Bill's mind is heavy in Ford's head, omnipresent, and it's all Ford can do to muddy the waters, to mire him in the exhultative and the exhaustive, to drown out the barrels of lye in his lab and the welded metal frames hidden behind the laminar flow hood - and Ford can't tell if it works, can't stop to consider the thought, because if it doesn't he won't have to do any of it, and if he won't have to do it it'll mean he didn't have to do it, and Ford knows he had to do all of it.
Even so, it's dry-mouthed and shaking that he accepts the proffered hammer and chisel, and it's with a cold, gnawing dread that he sets the sharp edge against the seam in Bill's bricks, because if he'd seen this, what else had he seen?
And then Ford remembers, and he's saying something, tasting Bill's name in his mouth again, and he's barely able to wait for a response before the hammer is falling and there's a sound like
and the room is lit up in
and Ford is
and Bill
and Bill
and Bill
and Ford is holding a flat, smooth piece of exoskeleton, cold and light, brittle in all of the worst ways, would be terrible for what he intends it for, but he has to, so he will.
And Ford thanks Bill for the piece, even though he didn't ask for it.
And Bill says, "You're welcome!"
And Ford is in his lab, and he's scraping the meat off of the flesh, and he's stretching it across the steel frames, and he's dragging the lunellum across it in steady, steady strokes, because if he punctures it, he'll have to get more, and it'll be another two weeks, and Ford can't afford to wait.
And Ford cuts the vellum into sheets, and folds them into signatures.
The next thing Ford does is prepare the exoskeleton. He sands down the edges; he ensures the corners are square; he brings a saw to the long side, braces for the impact, feels the fear coil through him when it cuts like glass, inert and dead, and it should be a relief, shouldn't it?
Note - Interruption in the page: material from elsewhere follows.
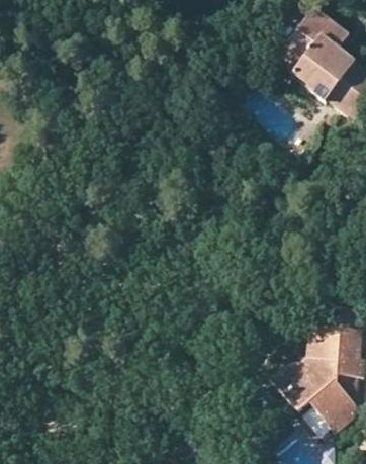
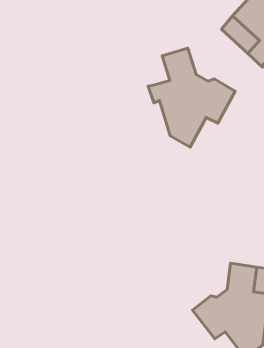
building: none -> [148,48,235,147]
But Ford knows the fear for what it is, knows it's for his project, that if it's inert the whole thing might not work, and isn't that a fearful thing?
And the panes split in two so beautifully, like they were made for this purpose, and Ford feels the sudden swell of anger at that thought before he can tamp it down, because nothing about him was made to be helpful, Ford knows this - it has to be ripped out, first, it has to be beaten and split and carved and remade from the base elements, because the only way to make Bill into a useful thing is to unmake him, to take every graciously given inch and alchemize it into a mile, to use him in every way that he permits and then to make him permit more.
Ford feels the burn on his skin as he beats the sinew into a fibrous mass, and welcomes it, because it hurts, it hurts, everything he does and everything he is is designed to hurt, it's all he's capable of, so all Ford can do is accept it and embrace it and strip it clean and pound it into fibers and weave them into cords and string them through the parchment because at the end of the day this is how you make a book and this is how you bait a hook and this is how you play the game
and Bill loves what Ford has made of him. And he loves that Ford is the one who made it.
And he snaps his fingers and the brittle, coptic-bound, untrimmed mess of skin and vellum and glass is suddenly deep ruby red and warm gold, and it looks like Ford, and it looks like Bill.
And it bleeds.
And sometimes, sometimes, Ford gets what he wants.